The significance of the death of someone important to you cannot be underestimated. People who are grieving often wonder, ‘Am I grieving properly?’. To help us navigate our grief, it helps to understand grief and how it may show up for us personally. It can also help to be able to distinguish between grief-related myths and reality. We will explore this and more in the sections below.
Bereavement
When someone is bereaved, it means someone important to them has died. Bereavement is often used to describe the experience of having someone we care about die.
Mourning
Mourning is often described as the public part of how people react to the death of someone important to us. It is the outward expression of grief that includes rituals, customs and behaviours that help people acknowledge their loss. Examples of mourning include attending funerals and memorial services, creating physical memorials or shrines, wearing special clothes, and/or candle-lighting ceremonies.
Grief
Grief is the reaction we experience in response to the loss of someone or something that has a significant meaning in our lives. Grief is our natural and normal response to loss and includes a variety of physical and psychological reactions.
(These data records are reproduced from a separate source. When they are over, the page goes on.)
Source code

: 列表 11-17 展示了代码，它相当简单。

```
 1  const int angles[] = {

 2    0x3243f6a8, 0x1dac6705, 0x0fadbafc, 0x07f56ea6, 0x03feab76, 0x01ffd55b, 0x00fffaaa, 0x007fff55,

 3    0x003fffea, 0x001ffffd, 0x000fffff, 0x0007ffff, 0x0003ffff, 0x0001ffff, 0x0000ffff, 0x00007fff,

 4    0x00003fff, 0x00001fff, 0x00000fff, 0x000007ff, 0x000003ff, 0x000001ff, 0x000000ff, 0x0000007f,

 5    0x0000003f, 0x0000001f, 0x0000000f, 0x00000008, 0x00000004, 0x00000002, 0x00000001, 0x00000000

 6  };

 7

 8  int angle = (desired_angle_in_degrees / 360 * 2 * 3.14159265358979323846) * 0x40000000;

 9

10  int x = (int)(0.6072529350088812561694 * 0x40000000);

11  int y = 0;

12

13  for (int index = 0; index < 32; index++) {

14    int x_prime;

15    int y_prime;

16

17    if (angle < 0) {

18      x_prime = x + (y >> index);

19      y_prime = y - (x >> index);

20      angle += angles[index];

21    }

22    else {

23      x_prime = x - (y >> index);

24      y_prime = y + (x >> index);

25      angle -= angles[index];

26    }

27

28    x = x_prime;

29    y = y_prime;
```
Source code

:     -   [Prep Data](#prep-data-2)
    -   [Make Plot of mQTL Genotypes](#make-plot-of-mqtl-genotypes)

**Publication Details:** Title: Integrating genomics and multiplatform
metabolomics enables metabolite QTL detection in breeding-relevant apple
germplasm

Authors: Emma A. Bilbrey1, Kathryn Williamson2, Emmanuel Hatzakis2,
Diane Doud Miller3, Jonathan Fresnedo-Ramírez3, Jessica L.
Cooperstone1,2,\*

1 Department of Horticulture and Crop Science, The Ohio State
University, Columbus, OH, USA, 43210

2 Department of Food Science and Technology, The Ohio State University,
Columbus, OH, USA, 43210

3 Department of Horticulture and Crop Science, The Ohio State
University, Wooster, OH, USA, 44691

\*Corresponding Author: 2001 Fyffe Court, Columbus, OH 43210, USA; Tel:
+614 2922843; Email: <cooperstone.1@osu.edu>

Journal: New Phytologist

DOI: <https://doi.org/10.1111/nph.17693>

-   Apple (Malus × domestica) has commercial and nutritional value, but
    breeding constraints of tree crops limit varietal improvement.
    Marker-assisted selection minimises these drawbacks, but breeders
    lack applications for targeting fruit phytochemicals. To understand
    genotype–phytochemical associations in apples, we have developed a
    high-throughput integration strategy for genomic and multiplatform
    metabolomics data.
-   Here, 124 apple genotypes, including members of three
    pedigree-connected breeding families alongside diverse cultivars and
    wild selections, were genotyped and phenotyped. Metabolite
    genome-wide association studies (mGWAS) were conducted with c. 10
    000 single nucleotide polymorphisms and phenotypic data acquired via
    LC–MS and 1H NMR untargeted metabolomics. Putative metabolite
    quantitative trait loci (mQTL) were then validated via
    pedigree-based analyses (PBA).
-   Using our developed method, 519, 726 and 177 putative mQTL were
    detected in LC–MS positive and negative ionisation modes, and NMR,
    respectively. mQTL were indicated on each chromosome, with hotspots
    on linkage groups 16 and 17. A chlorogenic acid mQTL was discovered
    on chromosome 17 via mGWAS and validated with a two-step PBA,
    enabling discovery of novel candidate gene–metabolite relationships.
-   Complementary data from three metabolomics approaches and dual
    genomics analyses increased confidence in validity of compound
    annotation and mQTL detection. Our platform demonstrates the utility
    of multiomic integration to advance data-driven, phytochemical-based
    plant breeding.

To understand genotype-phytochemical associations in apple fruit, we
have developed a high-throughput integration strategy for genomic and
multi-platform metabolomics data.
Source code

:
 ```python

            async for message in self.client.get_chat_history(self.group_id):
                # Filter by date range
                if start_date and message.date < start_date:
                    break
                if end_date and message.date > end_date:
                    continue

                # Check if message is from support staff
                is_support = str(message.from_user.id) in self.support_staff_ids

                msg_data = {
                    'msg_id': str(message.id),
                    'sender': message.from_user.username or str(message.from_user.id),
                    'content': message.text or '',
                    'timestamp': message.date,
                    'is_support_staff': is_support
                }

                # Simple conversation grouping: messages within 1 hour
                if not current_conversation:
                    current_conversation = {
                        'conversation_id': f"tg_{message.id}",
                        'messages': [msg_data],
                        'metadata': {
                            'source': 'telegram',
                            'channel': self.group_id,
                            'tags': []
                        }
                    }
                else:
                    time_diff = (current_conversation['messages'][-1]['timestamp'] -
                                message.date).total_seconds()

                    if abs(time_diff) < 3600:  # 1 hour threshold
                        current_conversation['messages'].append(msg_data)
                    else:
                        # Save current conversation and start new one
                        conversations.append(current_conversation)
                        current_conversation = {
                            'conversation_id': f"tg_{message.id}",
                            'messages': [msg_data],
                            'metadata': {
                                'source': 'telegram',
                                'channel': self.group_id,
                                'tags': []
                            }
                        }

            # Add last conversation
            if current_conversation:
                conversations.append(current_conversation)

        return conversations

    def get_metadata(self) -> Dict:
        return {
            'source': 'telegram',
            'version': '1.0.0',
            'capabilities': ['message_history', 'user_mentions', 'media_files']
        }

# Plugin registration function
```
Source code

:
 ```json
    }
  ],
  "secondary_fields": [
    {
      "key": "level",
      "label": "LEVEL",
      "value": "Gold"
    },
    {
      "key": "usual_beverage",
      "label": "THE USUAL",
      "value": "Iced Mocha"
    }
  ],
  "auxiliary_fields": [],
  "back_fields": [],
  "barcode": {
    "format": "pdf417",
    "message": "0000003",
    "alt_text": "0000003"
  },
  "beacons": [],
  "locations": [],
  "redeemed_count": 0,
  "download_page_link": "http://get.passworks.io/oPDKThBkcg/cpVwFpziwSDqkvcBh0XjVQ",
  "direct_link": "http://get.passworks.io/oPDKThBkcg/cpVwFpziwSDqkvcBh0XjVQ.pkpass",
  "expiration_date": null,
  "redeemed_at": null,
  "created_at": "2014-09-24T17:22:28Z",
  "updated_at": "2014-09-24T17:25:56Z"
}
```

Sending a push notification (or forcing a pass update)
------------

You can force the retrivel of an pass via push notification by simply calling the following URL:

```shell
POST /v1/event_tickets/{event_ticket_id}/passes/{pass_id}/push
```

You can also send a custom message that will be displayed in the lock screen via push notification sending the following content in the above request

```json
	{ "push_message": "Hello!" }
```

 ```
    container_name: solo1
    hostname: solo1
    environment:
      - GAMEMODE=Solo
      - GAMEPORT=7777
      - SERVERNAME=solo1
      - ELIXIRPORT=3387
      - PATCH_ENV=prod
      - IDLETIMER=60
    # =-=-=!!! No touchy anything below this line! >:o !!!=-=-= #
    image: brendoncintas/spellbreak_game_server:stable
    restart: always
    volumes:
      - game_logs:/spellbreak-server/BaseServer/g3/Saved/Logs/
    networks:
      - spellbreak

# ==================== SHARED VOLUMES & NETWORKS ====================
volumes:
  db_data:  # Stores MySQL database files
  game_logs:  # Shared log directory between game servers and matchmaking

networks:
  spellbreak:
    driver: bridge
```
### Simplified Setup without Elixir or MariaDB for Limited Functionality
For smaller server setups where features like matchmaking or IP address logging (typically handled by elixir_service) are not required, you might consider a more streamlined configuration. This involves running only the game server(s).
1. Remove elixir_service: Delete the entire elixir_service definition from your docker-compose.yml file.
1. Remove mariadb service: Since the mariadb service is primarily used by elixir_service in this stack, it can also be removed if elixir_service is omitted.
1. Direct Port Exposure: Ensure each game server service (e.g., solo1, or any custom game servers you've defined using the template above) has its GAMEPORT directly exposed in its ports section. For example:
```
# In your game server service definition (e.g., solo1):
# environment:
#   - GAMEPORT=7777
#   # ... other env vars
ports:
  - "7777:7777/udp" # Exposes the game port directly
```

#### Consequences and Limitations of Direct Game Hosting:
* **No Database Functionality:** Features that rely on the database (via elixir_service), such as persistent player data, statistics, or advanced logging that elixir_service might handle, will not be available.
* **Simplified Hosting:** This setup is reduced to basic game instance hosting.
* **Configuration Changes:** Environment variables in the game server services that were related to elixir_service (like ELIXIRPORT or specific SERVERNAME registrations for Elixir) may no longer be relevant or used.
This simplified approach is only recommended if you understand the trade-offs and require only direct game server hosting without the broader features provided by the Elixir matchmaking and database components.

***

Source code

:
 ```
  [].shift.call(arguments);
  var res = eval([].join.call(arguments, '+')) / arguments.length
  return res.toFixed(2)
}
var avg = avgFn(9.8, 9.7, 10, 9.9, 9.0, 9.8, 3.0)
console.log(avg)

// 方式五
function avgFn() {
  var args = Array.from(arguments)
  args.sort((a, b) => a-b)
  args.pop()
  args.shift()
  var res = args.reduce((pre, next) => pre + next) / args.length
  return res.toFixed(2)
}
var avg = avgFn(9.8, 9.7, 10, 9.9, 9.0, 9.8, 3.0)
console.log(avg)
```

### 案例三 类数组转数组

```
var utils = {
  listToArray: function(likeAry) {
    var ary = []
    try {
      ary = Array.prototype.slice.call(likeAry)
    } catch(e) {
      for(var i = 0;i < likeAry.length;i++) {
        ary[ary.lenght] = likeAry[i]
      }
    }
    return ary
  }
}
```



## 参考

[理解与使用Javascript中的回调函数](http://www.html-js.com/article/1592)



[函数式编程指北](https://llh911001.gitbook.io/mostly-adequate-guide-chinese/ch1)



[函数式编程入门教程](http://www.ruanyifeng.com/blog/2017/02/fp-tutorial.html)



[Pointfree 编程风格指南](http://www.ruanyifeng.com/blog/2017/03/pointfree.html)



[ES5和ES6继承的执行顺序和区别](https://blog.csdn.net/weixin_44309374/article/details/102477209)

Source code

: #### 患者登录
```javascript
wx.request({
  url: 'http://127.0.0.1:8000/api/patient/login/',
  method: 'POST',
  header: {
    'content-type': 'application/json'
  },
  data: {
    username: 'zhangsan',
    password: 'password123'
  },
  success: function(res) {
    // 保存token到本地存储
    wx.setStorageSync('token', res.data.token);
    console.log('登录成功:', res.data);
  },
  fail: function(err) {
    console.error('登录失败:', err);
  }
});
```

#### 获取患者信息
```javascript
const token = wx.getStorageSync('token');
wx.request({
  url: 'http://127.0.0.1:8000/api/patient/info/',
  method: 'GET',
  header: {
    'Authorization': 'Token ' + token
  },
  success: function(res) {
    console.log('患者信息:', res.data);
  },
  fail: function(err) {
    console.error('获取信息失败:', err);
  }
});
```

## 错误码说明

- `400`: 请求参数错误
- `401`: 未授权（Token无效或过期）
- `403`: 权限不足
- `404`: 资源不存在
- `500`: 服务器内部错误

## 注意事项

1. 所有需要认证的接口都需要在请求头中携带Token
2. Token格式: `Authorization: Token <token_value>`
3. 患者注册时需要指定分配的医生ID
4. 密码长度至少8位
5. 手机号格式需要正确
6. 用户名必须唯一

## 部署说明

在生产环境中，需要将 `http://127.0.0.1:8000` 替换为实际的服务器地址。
In the period immediately after the death of someone important to us, many will experience an intense period of sadness and longing. This is referred to as acute grief. During this period many people describe feelings of shock, disbelief, anger, anxiousness, relief or numbness. People may also have physical symptoms like heart palpitations, butterflies in their stomach, nausea, lack of appetite and tiredness.
People also describe insistent and distracting thoughts about the person who died, as well as brain fog and trouble focusing, including increased forgetfulness. Some people may withdraw and feel disconnected from others, not wanting to engage in the everyday motions of ongoing life.
The way people experience, process, and express their grief is uniquely personal. It is important to know that there is no right or wrong way to feel. Some people express their grief through crying and find comfort in sharing their grief while others may prefer to express their grief in private, withdrawing from others. As author and grief and loss expert, David Kessler explains, ‘each person’s grief is as unique as their fingerprint’.
How we grieve is a function of who we are, who we lost, how we lost them and what supports we have. Together each of these elements combine and influence how grief will show up for us.